If allowed to do so, identities on Hubzilla connect with each other across server and administrative boundaries through the communication protocol Zot/Nomad (and if provided by your server, also throught the protocols ActivityPub and Diaspora). Except for posts / messages, all published content stays local your server. While you can publish content publicly, it is also possible to share local content with only some specified connections. Latter is only possible with connections through Zot/Nomad (thus with identities on Hubzilla and Streams).

Access controlling

Your local content can be "visited" by those Zot/Nomad based connections who got the permission to do so from you. By assigning your connections to connection lists (so-called "privacy groups"), you can also permit access to specific content to all members of that list. You can send posts / messages (also using the ActivityPub or Disaspora protocols) to one connection, to a privacy group or to the public, using an access controlling list. It's possible to define a duration for expiring a post / message. This is how to limit access timewise.

Remote authentication

"Do you know me? -- Yes I do, welcome!" "Visiting" non public content on a remote server should only be possible when you can authenticate yourself to that server. Fediverse software which only use the ActivityPub or the Diaspora protocol can authenticate only accounts from the local server though. The Zot protocol on the other hand has built in a mechanism called MagicAuth which makes it possible to a server to grant or refuse access to content and actions to identities which are registered on a different (remote) server.

Nomadic identity

The Zot/Nomad protocol allows your channels to be unbound from the hub where you created them. You may port them to a different hub, or you may clone them, in which case the channel's identity and data will exist simultaneously in more than one location. This provides resilience to channels should a hub shut down or become unavailable.

Modular ecosystem through apps

Hubzilla provides for each functionality a separate app, i.e. the cloud, photo, gallery, chat, wiki, calendar, contacts or the connections app. A server administrator decides which apps should be available for the users of that server.
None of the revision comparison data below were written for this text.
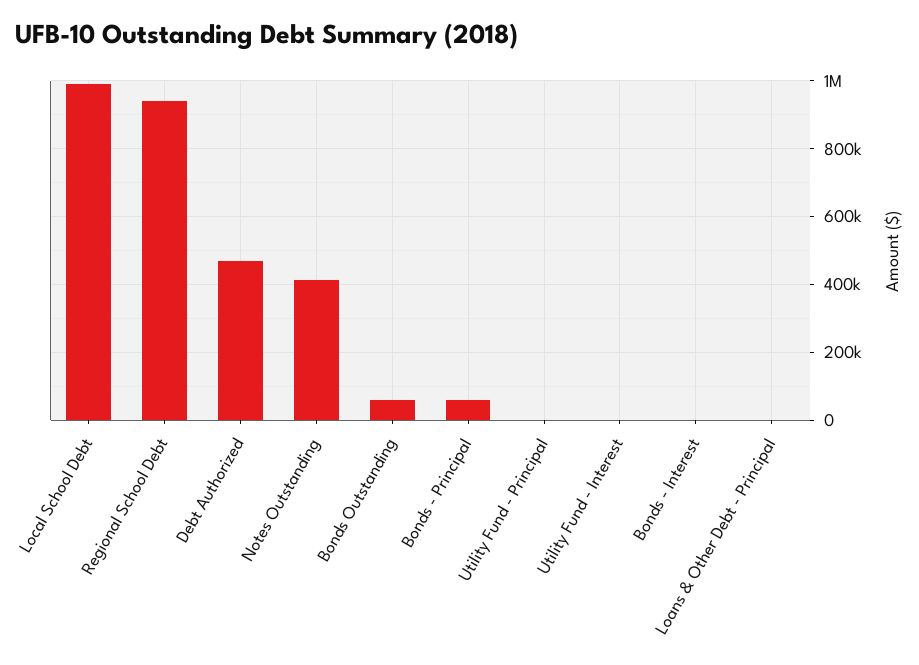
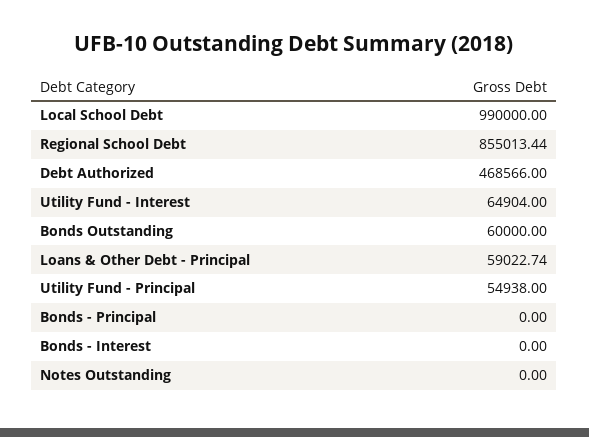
Regional School Debt: 940000 -> 855013.44
Notes Outstanding: 420000 -> 0
Bonds - Principal: 60000 -> 0
Utility Fund - Principal: 0 -> 54938
Utility Fund - Interest: 0 -> 64904
Loans & Other Debt - Principal: 0 -> 59022.74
A user then can install or uninstall the available apps.

Collaboration

Following shared private spaces allow to work as teams using Hubzilla:

  • As a user you allow selected connections to read and edit your webpages and wiki pages.
  • Allow them to read and edit your files, calendar and contacts using the web user interface (the cloud, calendar and contacts apps) or WebDAV, CalDAV and CardDAV.
  • Use conversation threads (posts) which are only visible to your collaboration group by setting the access control list accordingly.

Cloud Storage

You can store documents directly on your website, and share them with others. Public, private, or restricted access. With the files being stored on your domain name, they will know it comes from you.

Sharing vs. boosting

Hubzilla allows you to (re-)share posts of other Fediverse users. (Re-)Sharing something in Hubzilla is like telling your friends Jennie and Omar what Giaco said. And then they say "Cool, I like it".

Hubzilla also allows boosting. Boosting something is like telling your friends Jennie and Omar what Giaco said, while Giaco and all his friends and family (that you don't know) are listening. Giaco and all his friends and family can talk to you now.